Thought I'd try installing Yosemite as a guest OS into a VM (Parallels Desktop 9.0 Build 24237). A little surprised it didn't even find the app, but figured 9.0 might not know what it was looking for. Instead, figured I'd install Mavericks, then try and upgrade with the 10.9 VM's App Store to Yosemite. Might work, might not. However, the function where Parallels "detects" the OS X 10.9 Mavericks installation is also broken. Left for 10 minutes and Parallels found nothing. App was downloaded fresh from the App Store, sitting right there in plain sight in the Applications folder. Rebooted in case the system hadn't registered the presence of the app yet. No change.

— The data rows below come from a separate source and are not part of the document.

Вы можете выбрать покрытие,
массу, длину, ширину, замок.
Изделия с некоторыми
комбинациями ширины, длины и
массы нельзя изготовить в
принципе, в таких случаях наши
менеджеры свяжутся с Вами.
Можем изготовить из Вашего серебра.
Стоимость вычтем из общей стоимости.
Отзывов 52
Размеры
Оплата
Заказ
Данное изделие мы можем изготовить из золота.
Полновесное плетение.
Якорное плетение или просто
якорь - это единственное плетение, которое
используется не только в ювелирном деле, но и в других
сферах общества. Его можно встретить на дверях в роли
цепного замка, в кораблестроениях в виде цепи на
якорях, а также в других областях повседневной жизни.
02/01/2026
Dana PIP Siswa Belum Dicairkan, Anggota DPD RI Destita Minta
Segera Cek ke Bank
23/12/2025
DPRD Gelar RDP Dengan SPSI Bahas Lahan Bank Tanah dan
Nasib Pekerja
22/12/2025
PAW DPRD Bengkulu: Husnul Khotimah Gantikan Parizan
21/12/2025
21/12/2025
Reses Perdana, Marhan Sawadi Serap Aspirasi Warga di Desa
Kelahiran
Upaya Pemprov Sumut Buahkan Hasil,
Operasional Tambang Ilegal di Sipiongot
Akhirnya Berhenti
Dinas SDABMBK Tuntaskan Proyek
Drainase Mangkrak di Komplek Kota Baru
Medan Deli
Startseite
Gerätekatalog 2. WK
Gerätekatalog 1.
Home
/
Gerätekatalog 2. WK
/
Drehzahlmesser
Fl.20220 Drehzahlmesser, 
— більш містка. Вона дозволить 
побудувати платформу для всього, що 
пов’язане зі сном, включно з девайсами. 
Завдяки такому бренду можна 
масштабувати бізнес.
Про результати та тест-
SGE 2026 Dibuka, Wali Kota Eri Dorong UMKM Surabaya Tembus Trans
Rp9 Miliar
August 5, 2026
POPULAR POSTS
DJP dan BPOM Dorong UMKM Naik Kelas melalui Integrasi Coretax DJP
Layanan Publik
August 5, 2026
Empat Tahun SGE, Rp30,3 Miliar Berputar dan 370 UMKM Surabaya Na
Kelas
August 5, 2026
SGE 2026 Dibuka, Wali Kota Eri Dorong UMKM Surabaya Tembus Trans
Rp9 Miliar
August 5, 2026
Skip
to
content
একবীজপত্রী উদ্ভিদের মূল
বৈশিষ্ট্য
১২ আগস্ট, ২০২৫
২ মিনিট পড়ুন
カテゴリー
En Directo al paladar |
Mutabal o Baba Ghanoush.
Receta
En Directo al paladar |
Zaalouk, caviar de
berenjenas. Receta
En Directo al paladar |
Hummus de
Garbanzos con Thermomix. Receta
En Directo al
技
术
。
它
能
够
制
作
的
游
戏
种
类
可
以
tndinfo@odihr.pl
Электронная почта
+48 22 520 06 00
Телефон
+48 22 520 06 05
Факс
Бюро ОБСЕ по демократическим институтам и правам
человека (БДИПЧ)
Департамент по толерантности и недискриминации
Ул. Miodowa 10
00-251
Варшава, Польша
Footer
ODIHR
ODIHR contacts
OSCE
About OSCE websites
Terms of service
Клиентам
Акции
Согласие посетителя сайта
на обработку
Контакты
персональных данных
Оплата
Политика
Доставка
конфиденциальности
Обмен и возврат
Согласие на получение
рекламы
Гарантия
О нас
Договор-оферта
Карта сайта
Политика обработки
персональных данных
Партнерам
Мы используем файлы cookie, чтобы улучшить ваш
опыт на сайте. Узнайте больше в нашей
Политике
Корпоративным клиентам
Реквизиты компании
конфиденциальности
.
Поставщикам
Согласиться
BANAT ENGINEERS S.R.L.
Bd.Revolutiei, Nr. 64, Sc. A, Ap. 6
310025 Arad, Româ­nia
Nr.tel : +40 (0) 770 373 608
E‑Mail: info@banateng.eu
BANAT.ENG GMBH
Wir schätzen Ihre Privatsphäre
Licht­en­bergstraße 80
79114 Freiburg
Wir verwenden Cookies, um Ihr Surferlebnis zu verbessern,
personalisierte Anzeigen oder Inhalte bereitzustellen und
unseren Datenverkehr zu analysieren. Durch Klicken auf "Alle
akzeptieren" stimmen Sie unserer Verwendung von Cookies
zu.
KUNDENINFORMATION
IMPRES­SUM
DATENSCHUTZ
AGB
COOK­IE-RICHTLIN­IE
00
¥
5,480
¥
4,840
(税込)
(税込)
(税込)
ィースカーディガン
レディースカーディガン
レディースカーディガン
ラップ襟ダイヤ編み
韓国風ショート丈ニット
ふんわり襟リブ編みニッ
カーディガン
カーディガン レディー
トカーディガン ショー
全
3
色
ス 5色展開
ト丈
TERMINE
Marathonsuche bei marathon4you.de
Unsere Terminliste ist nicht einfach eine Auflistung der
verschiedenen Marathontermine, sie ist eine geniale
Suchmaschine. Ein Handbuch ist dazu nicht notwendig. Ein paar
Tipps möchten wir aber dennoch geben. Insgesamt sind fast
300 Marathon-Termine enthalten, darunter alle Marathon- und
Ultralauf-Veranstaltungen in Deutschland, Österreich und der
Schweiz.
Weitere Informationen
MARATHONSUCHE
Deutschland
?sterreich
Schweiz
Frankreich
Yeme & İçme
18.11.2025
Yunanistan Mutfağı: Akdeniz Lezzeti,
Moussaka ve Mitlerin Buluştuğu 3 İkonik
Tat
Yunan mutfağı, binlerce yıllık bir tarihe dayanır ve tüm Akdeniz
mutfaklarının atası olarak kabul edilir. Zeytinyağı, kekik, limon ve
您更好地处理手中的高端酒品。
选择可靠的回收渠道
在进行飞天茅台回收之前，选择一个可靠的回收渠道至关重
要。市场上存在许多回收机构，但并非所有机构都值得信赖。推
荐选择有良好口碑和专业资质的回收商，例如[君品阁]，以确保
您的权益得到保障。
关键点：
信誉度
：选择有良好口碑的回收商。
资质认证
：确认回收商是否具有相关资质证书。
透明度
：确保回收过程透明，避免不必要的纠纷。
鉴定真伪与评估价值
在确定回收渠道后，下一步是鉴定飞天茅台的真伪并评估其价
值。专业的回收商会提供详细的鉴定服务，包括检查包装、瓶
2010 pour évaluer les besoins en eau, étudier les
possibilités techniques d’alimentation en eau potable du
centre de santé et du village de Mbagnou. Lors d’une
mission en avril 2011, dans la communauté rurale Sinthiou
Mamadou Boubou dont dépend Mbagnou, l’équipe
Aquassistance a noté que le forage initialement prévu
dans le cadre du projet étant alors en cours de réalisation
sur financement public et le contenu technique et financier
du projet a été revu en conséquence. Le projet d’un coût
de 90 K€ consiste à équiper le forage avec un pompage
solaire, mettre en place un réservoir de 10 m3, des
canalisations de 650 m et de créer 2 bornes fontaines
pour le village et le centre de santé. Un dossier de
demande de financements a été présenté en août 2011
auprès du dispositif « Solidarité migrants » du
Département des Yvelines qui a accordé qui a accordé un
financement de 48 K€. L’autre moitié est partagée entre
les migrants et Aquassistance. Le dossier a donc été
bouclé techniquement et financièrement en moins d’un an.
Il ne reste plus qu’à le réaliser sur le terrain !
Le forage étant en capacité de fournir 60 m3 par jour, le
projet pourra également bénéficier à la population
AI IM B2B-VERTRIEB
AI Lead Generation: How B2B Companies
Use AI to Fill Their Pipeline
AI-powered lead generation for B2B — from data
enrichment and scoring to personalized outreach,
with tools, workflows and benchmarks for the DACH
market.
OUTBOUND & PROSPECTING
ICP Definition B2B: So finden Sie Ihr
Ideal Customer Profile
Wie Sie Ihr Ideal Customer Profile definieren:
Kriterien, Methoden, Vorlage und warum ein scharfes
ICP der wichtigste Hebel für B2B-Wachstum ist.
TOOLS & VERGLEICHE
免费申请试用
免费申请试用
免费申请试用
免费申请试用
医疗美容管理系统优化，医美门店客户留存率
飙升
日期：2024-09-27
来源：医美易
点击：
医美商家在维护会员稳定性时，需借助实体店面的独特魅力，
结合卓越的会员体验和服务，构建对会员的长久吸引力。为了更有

So, failing auto detection, the KB article describes manual selection and explicitly has this screenshot: That simply does not occur, as shown here: Note the crossed-out-circle pointer as Parallels refuses to use it.
Yup. I struggled with the same issues yesterday attempting to get the public beta installed as a guest OS. No joy at the end of the day FWIW - there is activity on the Parallels Support twitter account indicating that they are aware of the issues and are working on it.
I filed a support ticket for this issue. The workaround is to copy or move the installer from your Applications folder to your Desktop folder. Then try install it.
This doesn't work for Yosemite PB1 as Guest-OS. I've tried the method described on macrumors.com to create a Installer-Image. VMware Fusion 6.04 and VirtualBox 4.3.14 can boot it, Parallels 9 can boot a Mavericks-Installer-Image created with this method, but it's not possible to create a VM with a Yosemite-Installer-Image and the current Parallels Desktop 9.0.24237.1028877. It might work with the Beta of Parallels Desktop 10.
It won't work because Parallels won't let you run forward OSes. Meaning if you're on Mt Lion, and you try to load Mavericks… won't work. A quote from Parallels: The same applies from Mavericks+ At least this is how it appears.
PD10 now allows you to install from the OS X installer apps... it will extract and create an OS X Base System image automatically. Personally tested with Mavericks and Yosemite.